Blood-sucking ticks and insects are reservoirs and vectors of pathogens and many dangerous infections of which most important for Russia are tick-borne encephalitis, Crimea-Congo haemorrhagic fever, Lyme disease, plague, tularaemia and rickettsioses. The notion of natural focality of human diseases was for the first time distinctly formulated 60 years ago in 1939 by Academician E.N. Pavlovsky. Since then, different aspects of this research direction have been developed by the Laboratory of Parasitology of the Zoological Institute, RAS. The Laboratory of Parasitology was established and for a long time headed by E.N. Pavlovsky. The importance of this research direction is determined by the extreme danger of natural focal infections, as the outbreak of Crimea-Congo haemorrhagic fever in the south of Russia in 1999-2000 has shown. Prophylaxis of such diseases is to a large extent based upon the fundamental knowledge of ecology of their vectors. The Laboratory of Parasitology at the Zoological Institute maintaining the traditions of the school of thought of Academician E.N. Pavlovsky remains one of the major research centres in this field.

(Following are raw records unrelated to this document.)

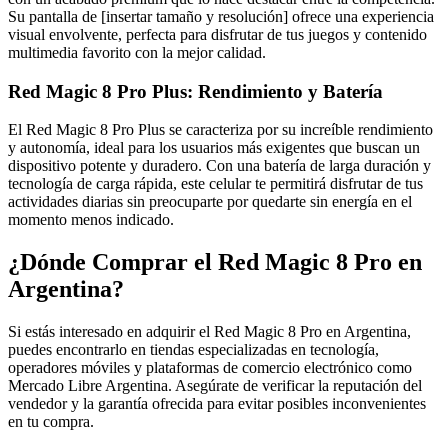
Su pantalla de [insertar tamaño y resolución] ofrece una experiencia
visual envolvente, perfecta para disfrutar de tus juegos y contenido
multimedia favorito con la mejor calidad.
Red Magic 8 Pro Plus: Rendimiento y Batería
El Red Magic 8 Pro Plus se caracteriza por su increíble rendimiento
y autonomía, ideal para los usuarios más exigentes que buscan un
dispositivo potente y duradero. Con una batería de larga duración y
tecnología de carga rápida, este celular te permitirá disfrutar de tus
actividades diarias sin preocuparte por quedarte sin energía en el
momento menos indicado.
¿Dónde Comprar el Red Magic 8 Pro en
Argentina?
Si estás interesado en adquirir el Red Magic 8 Pro en Argentina,
puedes encontrarlo en tiendas especializadas en tecnología,
operadores móviles y plataformas de comercio electrónico como
Mercado Libre Argentina. Asegúrate de verificar la reputación del
vendedor y la garantía ofrecida para evitar posibles inconvenientes
en tu compra.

Studies of partner interactions in the parasitic system: small mammals - ixodid ticks - pathogens of natural focal infections in the forest zone of Russia are almost completed. Immune mechanisms of host defence against ticks have been revealed. Field and experimental studies were conducted in forest ecosystems of the North-West of Russia in natural foci of Lyme disease and tick-borne encephalitis. Ticks and insects parasitizing on small mammals and birds are used as model objects. Monitoring of changes of parasitic load on these hosts continues for more than 10 years. Results of this work are of prognostic value for the explanation of a possible mechanism of vector transmission to susceptible hosts and its circulation in the natural focus of infection.

Fauna and systematics of parasitic ticks and insects

Arthropods systematic studies being held in the Laboratory of Parasitology deal with vectors of pathogens of such diseases characterized by natural focality as the tick-borne encephalitis, Crimea-Congo fever, rikketsioses, tick-borne borrelioses (argasid and ixodid), plague, haemoscardioses, and also blood-suckers inflicting injury by painful bites. Therefore systematics of blood-sucking ticks and insects is one of the fundamental constituents of the problem of natural focality of diseases. Studies on systematics in the Laboratory of Parasitology were initiated by E.N. Pavlovsky and supported by him throughout his scientific and administrative activities.

The major base for the study of systematics is the scientific collection comprising approximately 240,000 items and including the following taxonomic groups: ticks Ixodoidea, chiggers Trombiculidae, parasitic mites of the superfamilies Gamasoidea, Analgoidea, Listophoroidea, Psoroptoidea, Sarcaptoidea, Cheyletoidea, Pterygosomatoidea. Insects - fleas, mosquitoes, blackflies, biting midges, lice, Mallophaga. At present systematics of the above taxa, except mosquitoes and Mallophaga is being developed. Original keys for many taxa have been developed; considerable contribution was made to the elucidation of evolution and phylogeny. Particular attention is given to the study on a species level as the basis for further research of pathogen transmission. Results have been published in monographs and numerous papers.

Morphology of parasitic insects and ticks

The Laboratory of Parasitology includes electron microscopy group equipped with scanning and transmission electron microscopes, which permit a profound morphological study of parasitic arthropods. As a result, a team of authors published "Atlas of Electron Microscopy Anatomy of Ixodid Ticks" (1979) translated into English in the USA in 1983. On the basis of electron microscopy methods and experimental works the laboratory has been successfully conducting studies of sensorial organs of blood-sucking and free-living arthropods. Further studies, which are of great scientific value, will permit explaining behaviour of arthropods and in particular a complex of responsive attacks in blood-suckers. Experimental and theoretical studies of postembryonic development, ultrastructural morphology and features of parasitism in chigger mites of the family Trombiculidae have been conducted.